In the treatment of hypothyroidism seen in clinical practice, levothyroxine is given in monotherapy and adequate dosing is considered when plasma TSH levels normalise. Despite this, many patients have recalcitrant symptoms of hypothyroidism. Several studies have found that the ratio of T3/T4 differ and are consistently lower with levothyroxine substitution compared with healthy subjects.5–8 The ratio of those who received replacement therapy with the intention to normalise or even to attain subnormal levels of serum TSH was studied. The ratio of fT3/fT4 was lowest in the group with subnormal TSH, although the difference was not significant.8
It is known that TSH is important for the conversion to fT3 although the clinical significance of this is not completely understood. In the present study we demonstrated that temporary discontinuation of oral levothyroxine results in increased plasma TSH levels and fT3 to fT4 ratios. Within three days after discontinuation of levothyroxine, a significant trend was noted. Our results suggest that there is a direct correlation between TSH levels and the conversion of fT4 to fT3. Since treatment of hypothyroidism lowers TSH, it may be an explanation for why patients with replacement therapy have a fT3/fT4 ratio that is lower than healthy controls.
As some patients have remaining symptoms and relatively lower levels of T3, levothyroxine treatment in monotherapy has frequently been questioned. Investigations mimicking healthy subjects with T4 and T3 in combination have been tested in several studies but have produced ambiguous results. A meta-analysis including 11 studies and 1,200 patients found no advantage of T3 and T4 in combination regarding terms of quality of life (QOL) and residual hypothyroidism symptoms.9 However, in a more recent study by Nygaard et al., which differs from previous studies in that a higher dose of T3 in combination with T4 was given, benefits of combined therapy in terms of QOL, depression and anxiety were shown. The T3/T4-ratio in that study was even higher than in healthy controls.10 This indicates that it may be relevant to raise the levels of T3.

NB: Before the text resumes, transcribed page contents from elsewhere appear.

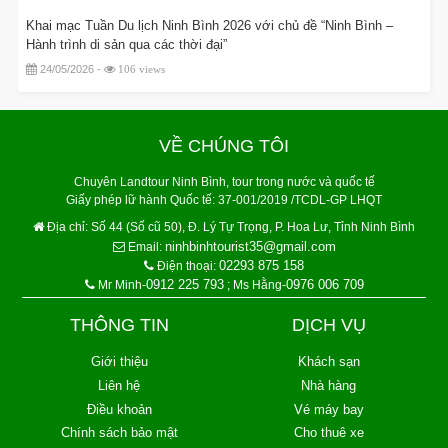
Khai mạc Tuần Du lịch Ninh Bình 2026 với chủ đề “Ninh Bình –
Hành trình di sản qua các thời đại”
24/05/2026 -
106 views
VỀ CHÚNG TÔI
Chuyên Landtour Ninh Bình, tour trong nước và quốc tế
Giấy phép lữ hành Quốc tế: 37-001/2019 /TCDL-GP LHQT
Địa chỉ:
Số 44 (Số cũ 50), Đ. Lý Tự Trọng, P. Hoa Lư, Tỉnh Ninh Bình
ninhbinhtourist35@gmail.com
Email:
02293 875 158
Điện thoại:
0912 225 793
0976 006 709
Mr Minh-
; Ms Hằng-
THÔNG TIN
DỊCH VỤ
Giới thiệu
Khách sạn
Liên hệ
Nhà hàng
Điều khoản
Vé máy bay
Chính sách bảo mật
Cho thuê xe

Thus far, only combination therapies using T4 and T3 have been attempted. If a treatment could provide levothyroxinein adequate quantities without a simultaneous downregulation of TSH levels, it may be possible to raise that ratio to better reflect the hormonal patterns of healthy subjects. Hypothetically, an oral replacement regimen scheduled every other or every third day may be beneficial. Our results justify further and more extensive studies concerning such regimens. Hopefully, it would also provide fewer of the side effects that occur with oral T3. In summary, this study showed that short-term withdrawal of levothyroxine was associated with higher plasma TSH levels and an increased fT3 to fT4 ratio, which more closely resembled ones found in healthy subjects. The study was too small to make measurements on symptoms and quality of lives scores.